Algorithm 2 — spacing update after SM-2

function update_schedule(item, q):
    # q ∈ {0..5} derived from solution rate and error type
    EF  ←  EF  +  0.1  −  (5 − q) · (0.08  +  (5 − q) · 0.02)
    EF  ←  max(EF, 1.3)

    if q < 3:
        n              ←  0
        next_interval  ←  1
    else if n = 0:
        n              ←  1
        next_interval  ←  1
    else if n = 1:
        n              ←  2
        next_interval  ←  6
    else:
        n              ←  n + 1
        next_interval  ←  previous_interval · EF

    return (n, next_interval, EF)

Why no learned adaptation layer

Several families of learned models would be methodologically conceivable: Bayesian Knowledge Tracing (Corbett and Anderson 1995), Deep Knowledge Tracing (Piech and colleagues 2015), contextual multi-armed bandits (LinUCB, Thompson sampling), or full reinforcement learning. We use none of them. The reasons are not principled but sample-bound and epistemic.

BKT requires stable estimates of its four parameters per skill: prior knowledge P(L_0), learning rate P(T), slip P(S), and guess P(G). The posterior update after each response follows a Bayes rule whose value collapses without stable parameters. With small samples, these estimates are so uncertain that the model effectively stays at its priors; the added value over explicit rules vanishes.

P(L_t \mid \text{correct}) = \dfrac{P(L_t) \cdot (1 - S)}{P(L_t) \cdot (1 - S) + \bigl(1 - P(L_t)\bigr) \cdot G}

BKT update (9)Posterior probability of the "mastered" state after a correct response; analogously for incorrect ones. After the observation, P(L_t+1) = P(L_t | obs) + (1 − P(L_t | obs)) · T.

Deep Knowledge Tracing reports higher predictive accuracy than BKT in the literature but is an RNN-based black box. The question "why did the module show this exercise?" cannot be answered. For a practitioner-mediated setting in which the module is used together with a professional, that is a design defect.

Multi-armed bandits and reinforcement learning assume an explore-exploit logic in which the system deliberately picks suboptimal actions in order to learn. UCB1 (Auer et al. 2002) achieves logarithmic regret, but accumulates that regret through real wrong decisions on the child.

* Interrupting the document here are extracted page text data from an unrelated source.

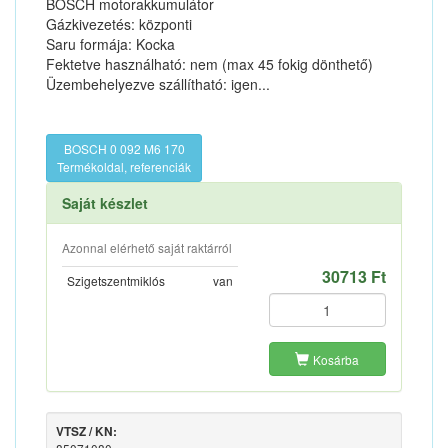
BOSCH motorakkumulátor
Gázkivezetés: központi
Saru formája: Kocka
Fektetve használható: nem (max 45 fokig dönthető)
Üzembehelyezve szállítható: igen...
BOSCH 0 092 M6 170
Termékoldal, referenciák
Saját készlet
Azonnal elérhető saját raktárról
30713 Ft
Szigetszentmiklós
van
Kosárba
VTSZ / KN: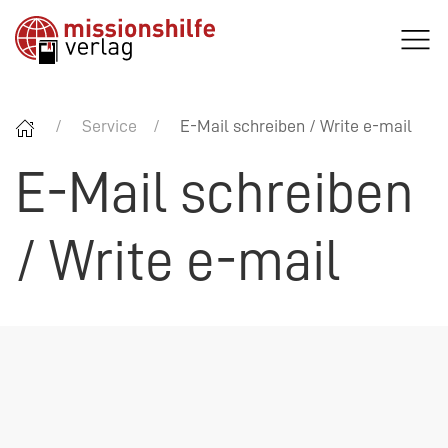
Service
E-Mail schreiben / Write e-mail
E-Mail schreiben
/ Write e-mail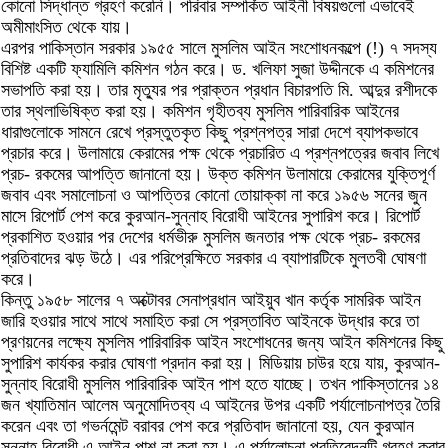
কোনো সিদ্ধান্ত গ্রহণ করেনি। পরিবার সম্পর্কিত আইনী বিষয়গুলো এভাবেই
অমীমাংসিত থেকে যায়।
এরপর পাকিস্তান সরকার ১৯৫৫ সালে মুসলিম আইন সংশোধনকল্পে (!) ৭ সদস্য
বিশিষ্ট একটি ফ্যামিলি কমিশন গঠন করে। ড. খলিফা সুজা উদ্দীনকে এ কমিশনের
সভাপতি করা হয়। তার মৃত্যুর পর প্রাক্তন প্রধান বিচারপতি মি. আব্দুর রশীদকে
তার স্থলাভিষিক্ত করা হয়। কমিশন গৃহীতব্য মুসলিম পারিবারিক আইনের
ধারাগুলোকে সামনে রেখে প্রস্তুতকৃত কিছু প্রশ্নপত্র সারা দেশে ব্যাপকভাবে
প্রচার করে। উলামায়ে কেরামের পক্ষ থেকে প্রচারিত এ প্রশ্নপত্রের জবাব লিখে
প্রচ- রকমের আপত্তি জানানো হয়। উক্ত কমিশন উলামায়ে কেরামের যুক্তিপূর্ণ
জবাব এবং সমালোচনা ও আপত্তির কোনো তোয়াক্কা না করে ১৯৫৬ সনের জুন
মাসে রিপোর্ট পেশ করে কুরআন-সুন্নাহ বিরোধী আইনের সুপারিশ করে। রিপোর্ট
প্রকাশিত হওয়ার পর দেশের ধর্মভীরু মুসলিম জনতার পক্ষ থেকে প্রচ- রকমের
প্রতিবাদের ঝড় উঠে। এর পরিপ্রেক্ষিতে সরকার এ ব্যাপারটিকে মুলতবী ঘোষণা
করে।
কিন্তু ১৯৫৮ সালের ৭ অক্টোবর সেনাপ্রধান আইয়ুব খান কর্তৃক সামরিক আইন
জারি হওয়ার সাথে সাথে সমাহিত করা সে প্রস্তাবিত আইনকে উদ্ধার করে তা
প্রণয়নের লক্ষ্যে মুসলিম পারিবারিক আইন সংশোধনের জন্য আইন কমিশনের কিছু
সুপারিশ কার্যকর করার ঘোষণা প্রদান করা হয়। মিডিয়ায় চাউর হয়ে যায়, কুরআন-
সুন্নাহ বিরোধী মুসলিম পারিবারিক আইন পাশ হতে যাচ্ছে। তখন পাকিস্তানের ১৪
জন খ্যাতিমান আলেম অনুমোদিতব্য এ আইনের উপর একটি পর্যালোচনাপত্র তৈরি
করেন এবং তা গভর্নমেন্ট বরাবর পেশ করে প্রতিবাদ জানানো হয়, যেন কুরআন
সুন্নাহ বিরোধী এ আইন পাশ না করা হয়। এ পর্যালোচনা প্রতিবেদনটি গ্রহণ করার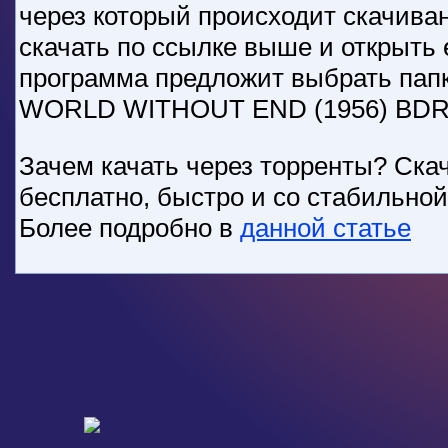
через который происходит скачива
скачать по ссылке выше и открыть 
программа предложит выбрать пап
WORLD WITHOUT END (1956) BDRI
Зачем качать через торренты? Скач
бесплатно, быстро и со стабильно
Более подробно в
данной статье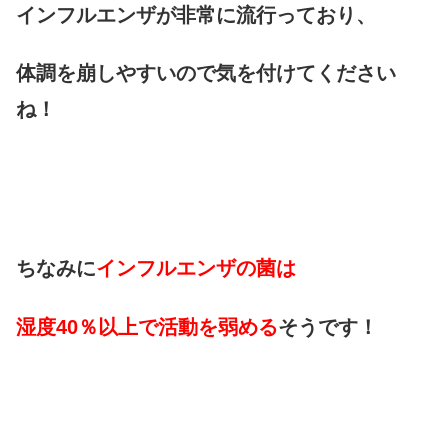
インフルエンザが非常に流行っており、
体調を崩しやすいので気を付けてください
ね！
ちなみに
インフルエンザの菌は
湿度40％以上で活動を弱める
そうです！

That framing is ethically and pragmatically wrong for a clinically embedded practice module. We do not want exploration on individual children to be part of the system architecture.

R_T \,\le\, 8 \cdot \sum_{i:\, \Delta_i > 0} \dfrac{\ln T}{\Delta_i} \,+\, \left(1 + \dfrac{\pi^{2}}{3}\right) \cdot \sum_i \Delta_i

UCB1 regret bound (10)Cumulative regret after T draws for K arms with gaps Δ_i = μ* − μ_i. Asymptotically O(√(K · T · ln T)); every one of those logarithmic learners pays in real wrong decisions on the child.

Finally, every one of these models would substantially complicate the planned methodological publication. Reproducing the behaviour of a rule set is trivial; reproducing the behaviour of a trained neural network is not.

What practitioners see, and what remains open

Adaptivity is only useful in a practitioner-mediated model if it is visible. We are designing a session summary that exposes the following quantities: the current ability estimate θ̂ with confidence interval, the recently presented items with their β, the observed error types, and the adaptation triggered by the rules. With that, the practitioner can take the observations into the session without having to reverse-engineer the behaviour of the system.

Several questions are not settled. How is the target probability P* calibrated by construct and age? Which priors for the ability estimate in the initial phase are appropriate without biasing toward expected deficits? How do spacing intervals shift under therapy breaks or stretches of high school load? Which operationalisation of error type carries weight for the emotion-regulation modules, where the response dimension is not binary?

The methodological publication on our roadmap covers this work. Until then, the rule sets, parameterisations, and calibration tables we use are documented openly so that practitioners and researchers can question them and we can revise them when practice suggests we should.